Le Canard c'est un peu une soupape à Mazarinades

Publié le par lecanardapoil

Commentaires d'internautes à lire sur Causeur.

Jean Robert. Votre moue à la lecture du Vrai canard me rappelle l’accueil de beaucoup de vos confrères lorsque Rotman et Hamon avaient sorti leur brûlot contre le Goncourt (vers 1981, je crois). En gros, chacun y était allé de son haussement d’épaules, pour nous assurer que tout cela était bien connu, et qu’il n’y avait pas de quoi fouetter un chat. Alors que c’était la première fois qu’on osait écrire ausssi publiquement que le Goncourt était un prix arrangé entre éditeurs ! Il y a tout de même quelque chose d’énorme dans le Vrai canard, et sauf votre respect, de passablement neuf. C’est l’exposition en pleine lumière de la machine à fuites et à manips qui est le ressort même de ce journal. Vous semblez en connaître un bout sur certains couloirs du Quai d’Orsay. Convenez que s’ils n’ont pas tout dit, les auteurs n’ont pas loupé l’essentiel. Or est-il bien sûr que tous les lecteurs du Canard réalisent à quel point les infos y sont pipées ?

Docteur John Wayne. Le canard c’est un peu le collecteur de rumeurs estampillés dans le milieu de ceux qui savent, une soupape à mazarinades de style beaujolais nouveau, pour ce qui est de la rue arabe du Quai comme vous dîtes, ils ne font que suivre la politique française qui a suivi la déroute algérienne en y ajoutant la bonne conscience anticolonialiste.

expat. Bof, moi je ne comprends pas, il est très lu le Canard, et les lecteurs ne demandent pas la vérité ? et l’objectivité ? tous ça c’est de la politique ? et on l’accepte ? désolée pour toutes ces questions mais je suis dégoutée.. je commence à penser que la ‘Presse’ n’est qu’un pressoir et ne sers à rien sauf faire du cidre.

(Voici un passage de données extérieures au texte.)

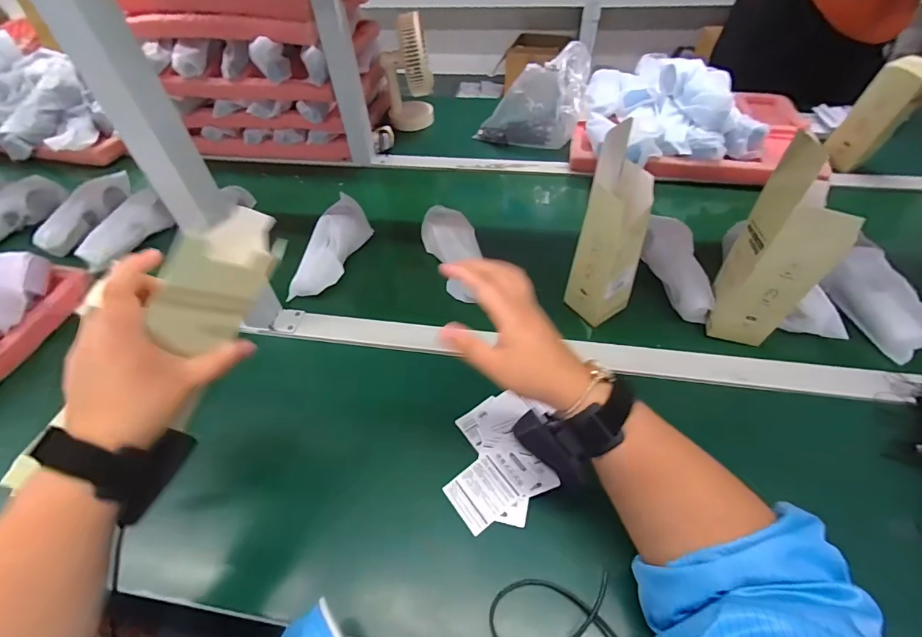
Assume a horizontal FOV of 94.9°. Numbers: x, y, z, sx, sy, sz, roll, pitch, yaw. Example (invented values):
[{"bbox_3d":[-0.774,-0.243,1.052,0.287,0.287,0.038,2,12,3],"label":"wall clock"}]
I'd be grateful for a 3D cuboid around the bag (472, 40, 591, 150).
[{"bbox_3d":[0.144,-0.446,0.857,0.201,0.158,0.115,15,51,16],"label":"bag"}]

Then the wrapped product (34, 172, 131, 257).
[{"bbox_3d":[-0.647,-0.178,0.727,0.048,0.059,0.181,12,50,13],"label":"wrapped product"}]

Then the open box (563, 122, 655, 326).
[{"bbox_3d":[0.175,-0.095,0.495,0.060,0.220,0.064,-32,55,-23],"label":"open box"}]

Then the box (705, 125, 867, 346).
[{"bbox_3d":[0.348,-0.072,0.463,0.076,0.216,0.071,15,51,16],"label":"box"}]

L'Ours. Très intéressant mais je reviens juste sur une chose. Quand vous dîtes que le lecteur du Canard: “…pardonne approximations, inexactitudes et même une certaine mauvaise foi, à condition que la plus-value distrayante apportée aux informations publiée demeure élevée.” Je crois le contraire si je m’en réfère à quelques potes, fidèles assidus. Ils estiment dur comme fer que c’est le SEUL journal qui dit la vraie vérité puisque c’est le seul qui ne dépende pas de la pub! 

tovaritch. Curieusement, les auteurs ne critiquent pas la maquette du Canard, pour le moins austère sinon vieillotte, ni l’iconographie, d’une nullité/indigence assez incroyable. N’importe quelle feuille de chou présenterait de la sorte ne durerait pas longtemps, trop de ressemblance avec une vieille Pravda des années 30, coquilles comprises! Mais comme c’est le prestigieux “Canard”, on lui passe tout, même sa laideur!

L. Bronstein. @Jean Robert “Or est-il bien sûr que tous les lecteurs du Canard réalisent à quel point les infos y sont pipées ?” Il ne manquerait plus que ça! Maintenir le vulgum pecus dans l’ignorance qui se veut savoir, dans la rumination qui se croit pensée est bien ce que le Parti du Bien et de la Vertue s’efforce de maintenir.

Arnaud l. Je viens de finir ce bouquin et je le trouve très bon. Un peu du même style que “la face cachée du Monde” puisque très inégal. Ainsi, les fautes journalistiques majeures du Canard cotoient des faits beaucoup moins importants (le coup du père de Michel Gaillard, des “collabos”, des origines politiques d’Angeli, se retrouvent avec les enquêtes sur les familles et la jeunesse de Plenel et Colombani dans “la face cachée”. On y trouve cependant une chose qui m’a marqué la seule fois où j’ai été cité dans le Canard: l’inexactitude et l’approximation rendent l’information toujours sujette à interrogation. A quoi est-elle due? Au risque de me faire lyncher, je dirais qu’elle est due au fait que les journalistes du Canard ne sont plus les plus forts, les cultivés, les plus au fait des réalités de la vie politique de notre pays. A force de ne pas sortir, de se contenter de sources qui sont invariablement les mêmes, de ne pas s’ouvrir au reste du monde, le Canard finit selon moi certes par sortir des scoops, mais beaucoup trop imprécis pour être crédibles, principalement quand on est “dans le milieu”."  Pour être clair, le Canard est principalement un journal de dézingage, et c’est pour cela qu’il est si lu, mais les vraies informations y sont souvent tellement déformées qu’il vaut mieux ne pas les prendre au sérieux.